* [ASSIGNMENT] Wherever the string "between" turns up in the data, copy the whole line.

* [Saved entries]
══════════
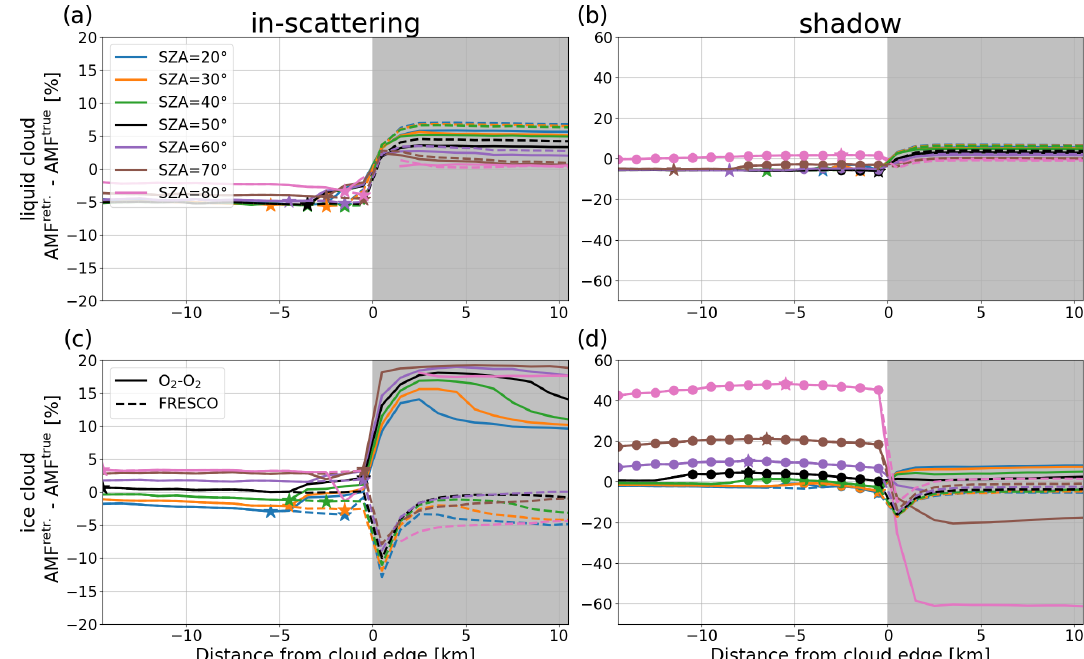
Figure A2. Similar to Fig. 3 but the AMF retrieval using the clean NO 2 profile.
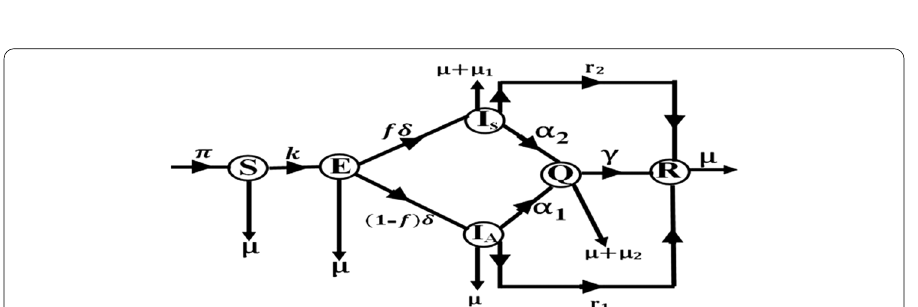
Fig. 2 The schematic representation of transmission of COVID-19 infections in Plateau State, Nigeria. k =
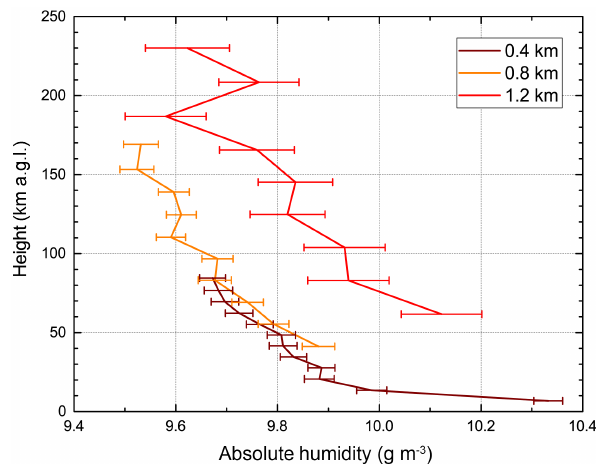
Figure 13. Absolute humidity profiles for the RHI scan of Fig. 12 for the horizontal distances of 0.4, 0.8, and 1.2km. The noise er- rors are also shown. The location of the WV and noise profiles are indicated by the dotted white lines in Fig.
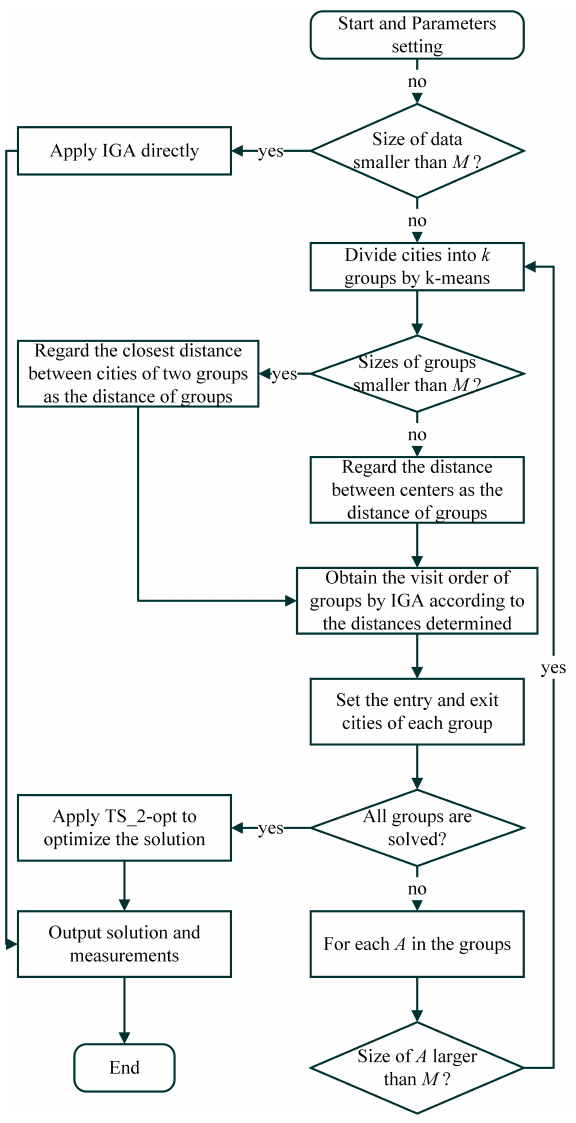
Figure 2. Main steps of the novel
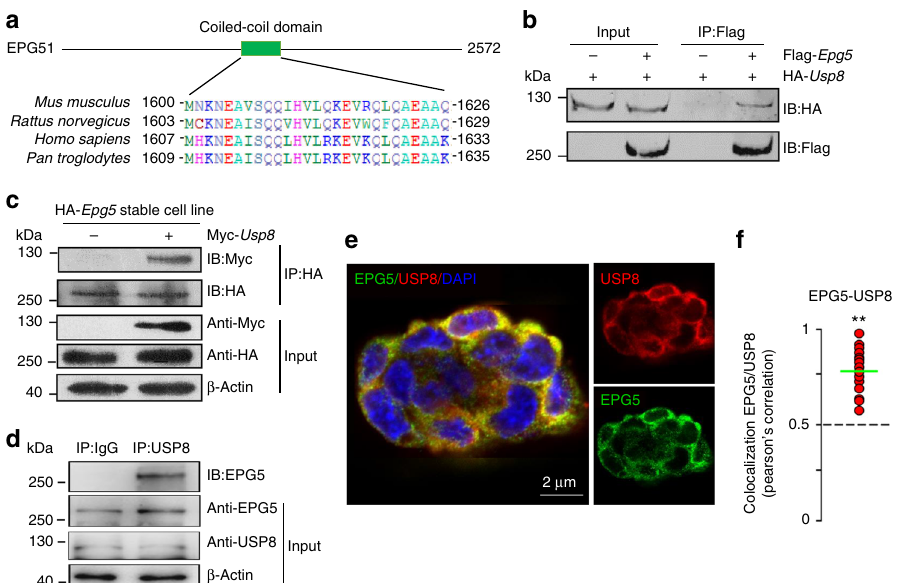
Fig. 3 EPG5 directly interacts with USP8 through its coiled-coil motif. a Sequence alignment of the EPG5 coiled-coil domain in mouse, rat, human, and chimpanzee. b USP8 interacts with EPG5 in HEK293T cells transfected with HA-USP8 and/or Flag-EPG5. c EPG5 interacts with USP8 in stable ESC lines harboring HA-EPG5 and/or Myc-USP8 vectors. d Endogenous EPG5 is coimmunoprecipitated with USP8 in ESCS. e Confocal fl uorescence microscopy images showing that endogenous EPG5 (green) co-localizes with USP8 (red) in ESCs. DAPI (blue). f Pearson ’ s correlation illustrated EPG5-USP8 colocalization. Red plots show colocalization values for individual cells, for >20 cells per condition. In all cases, similar results were seen in three independent experiments. Scale bars: 2 μ m. ** P < 0.01 by unpaired two-tailed Student ’ s t test in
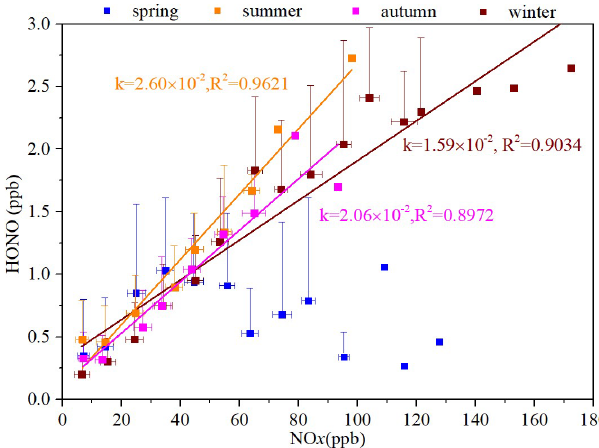
Figure 10. The ratio of HONO / NO x in the four seasons (correla- tion between the average of NO x per 10ppb interval and the average value of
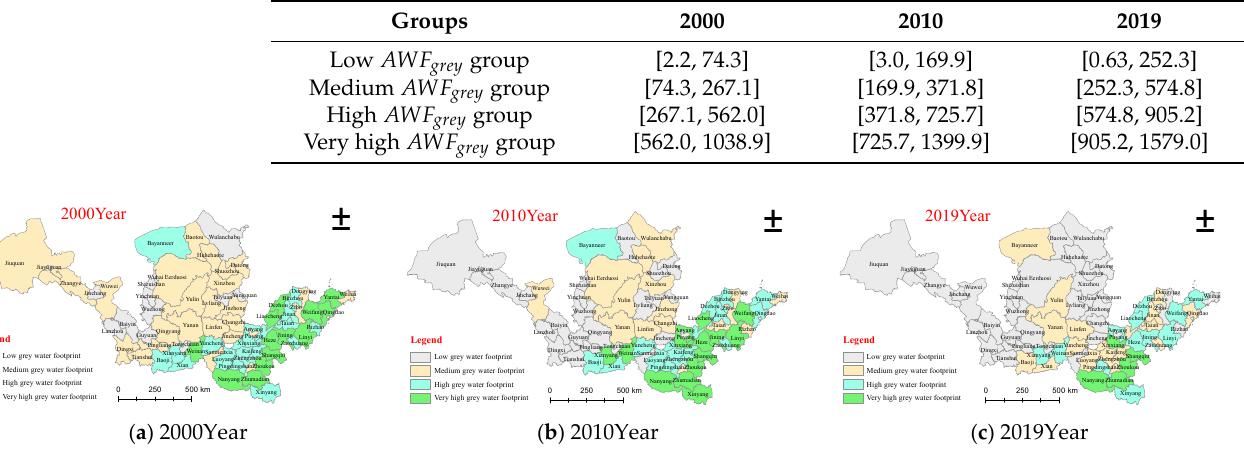
Figure 5. Moran’s index diagram of global autocorrelation of the 𝐴𝑊𝐹 (cid:3034)(cid:3045)(cid:3032)(cid:3052) of prefecture-level cities in the Yellow River Basin. As the global Moran’s I index is an overall autocorrelation statistic, which represents whether the elements are distributed with significant aggregation or separation at the overall level, it cannot reveal the spatial agglomeration degree of specific regions. The LISA agglomeration map is a clearer visual expression of the local Moran’s I scatter plot. Analyzing the LISA agglomeration map can help to identify the “hot spot” and “blind spot” areas of the 𝐴𝑊𝐹 (cid:3034)(cid:3045)(cid:3032)(cid:3052) in the Yellow River Basin and intuitively represent the local characteristics of the 𝐴𝑊𝐹 (cid:3034)(cid:3045)(cid:3032)(cid:3052) in spatial distribution. Therefore, in this study, typical years were selected and LISA clustering maps were drawn for the 𝐴𝑊𝐹 (cid:3034)(cid:3045)(cid:3032)(cid:3052) for each pre- fecture-level city in the Yellow River Basin in 2000, 2010, and 2019 (Figure 6).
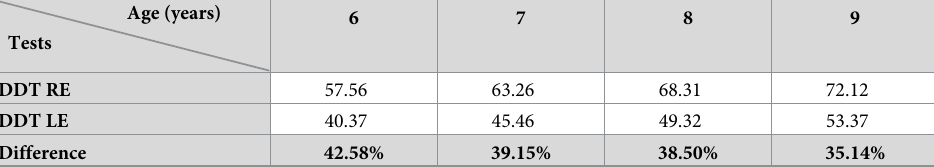
Table 13. Comparison of mean results for DDT RE and LE (dependent samples) and the percentage difference between the results for group”S”.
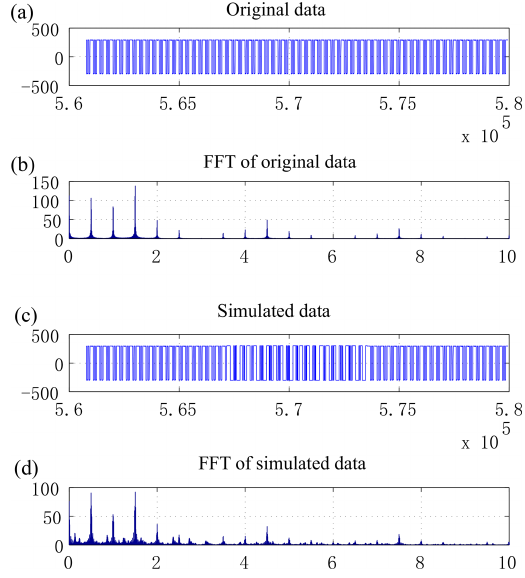
Figure 10. Original data (a, b) and simulated data of waveform repetition variation (c, d) .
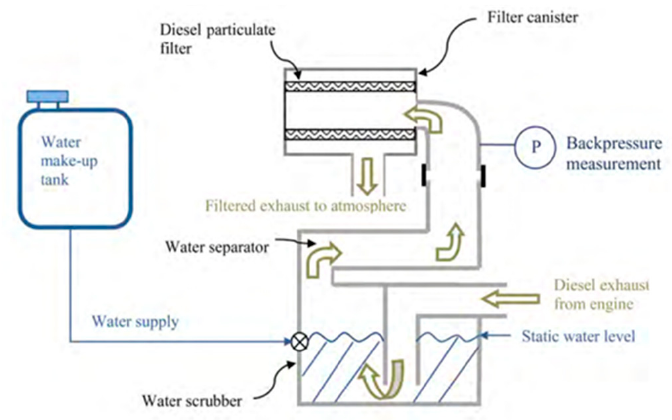
Figure 1. Schematic diagram of the diesel exhaust wet scrubber [7].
══════════
* [RESPONSE]
Figure 10. The ratio of HONO / NO x in the four seasons (correla- tion between the average of NO x per 10ppb interval and the average value of
Table 13. Comparison of mean results for DDT RE and LE (dependent samples) and the percentage difference between the results for group”S”.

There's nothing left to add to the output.